The good news for both of us is that my struggles with not having my own space means I’m taking the apartment hunt extra seriously. The bad news is that even with my two jobs, my options aren’t exactly wide open. As it turns out, all those people who gave me money to go to expensive schools actually want their money back! Go figure.
Aside from a period of about two weeks where the weather was nice enough for me to sleep in my actual bed in Missouri, I have been sleeping on futons or floor-mattresses for over a year now. There have been multiple times this year where I was arguably homeless. Homeless in a totally privileged I-have-tons-of-friends-and-other-people-to-crash-with sort of way, but still without a residence that was mine in any real way. I can do this whole unstable thing, and I’m pretty good at it. I can add “awesome transient” to my list of special skills. Hooray!

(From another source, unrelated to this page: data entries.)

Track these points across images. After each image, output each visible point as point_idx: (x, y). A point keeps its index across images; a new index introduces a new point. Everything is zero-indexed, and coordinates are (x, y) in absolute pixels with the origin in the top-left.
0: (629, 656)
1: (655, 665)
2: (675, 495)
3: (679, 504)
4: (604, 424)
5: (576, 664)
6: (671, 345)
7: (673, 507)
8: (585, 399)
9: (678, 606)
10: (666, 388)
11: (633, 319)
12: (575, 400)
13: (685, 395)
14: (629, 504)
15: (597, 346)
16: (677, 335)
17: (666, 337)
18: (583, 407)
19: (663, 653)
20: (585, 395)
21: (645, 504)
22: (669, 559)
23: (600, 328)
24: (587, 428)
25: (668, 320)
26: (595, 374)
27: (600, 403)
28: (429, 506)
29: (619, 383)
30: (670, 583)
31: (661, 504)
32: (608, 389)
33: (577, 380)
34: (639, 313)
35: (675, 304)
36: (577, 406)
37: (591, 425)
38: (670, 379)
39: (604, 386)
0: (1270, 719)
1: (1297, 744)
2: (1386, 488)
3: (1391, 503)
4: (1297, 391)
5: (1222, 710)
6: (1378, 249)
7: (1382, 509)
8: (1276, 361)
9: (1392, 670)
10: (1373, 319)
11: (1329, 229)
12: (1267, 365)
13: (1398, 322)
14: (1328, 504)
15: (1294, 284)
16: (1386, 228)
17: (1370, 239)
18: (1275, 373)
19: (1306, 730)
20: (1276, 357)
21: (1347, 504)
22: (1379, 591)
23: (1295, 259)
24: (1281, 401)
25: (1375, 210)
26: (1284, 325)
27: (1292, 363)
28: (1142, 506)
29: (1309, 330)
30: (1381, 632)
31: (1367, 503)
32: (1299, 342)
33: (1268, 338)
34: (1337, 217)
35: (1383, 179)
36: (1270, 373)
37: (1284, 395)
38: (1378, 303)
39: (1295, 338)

The surprise has been realizing that I’m ready to take a break from that. All the trappings of adulthood that I have long regarded with a certain trepidation suddenly look pretty good to me. It’s terrifying because it is not terrifying. Let’s pretend that makes sense.
COMMITMENT! A LEASE! As concepts, they still wig me out a little. (A lot.) Yes, I have had apartments and leases before, but in all cases, I knew that I would be gone as soon as that contract expired. I have never looked for a place with any thoughts on the possibility of renewing my lease when it ended. That would probably have caused past!me to disintegrate into a puddle of feelings and terror.
But, you guys, I have a job where I was ordered business cards! Do you have any idea how legit I feel? BUSINESS CARDS! I’ve made it in the world.
I still have this overwhelming feeling that I’m not going to be any good at this whole “functioning adult” gig. These are the things that cause me extreme anxiety. In spite of the occasional panic attack, I’m excited; it’s a fun new project. I got to bring all of my kitchen stuff out of storage and I was giddy about unpacking my baking supplies. Things like apartments with washer and dryer in-unit excite me about as much as buying new glitter nail polish. I give myself a big self-congratulatory high five and pat on the back each time I have one of these glorious, “HECK YEAH, I’M BEING A TOTALLY VALID GROWN-UP!” moments.
So, for the handful of people that care: cleaning and business cards are my life’s grand accomplishments these days, so, yeah, maybe adulthood is kind of boring. BUT GUYS, I’M TOTALLY WINNING ADULTHOOD. I’M TOTALLY EARNING A PARTICIPATION RIBBON IN ADULTHOOD. Or, at least I will be as soon I start sleeping in a bed that is not inflatable.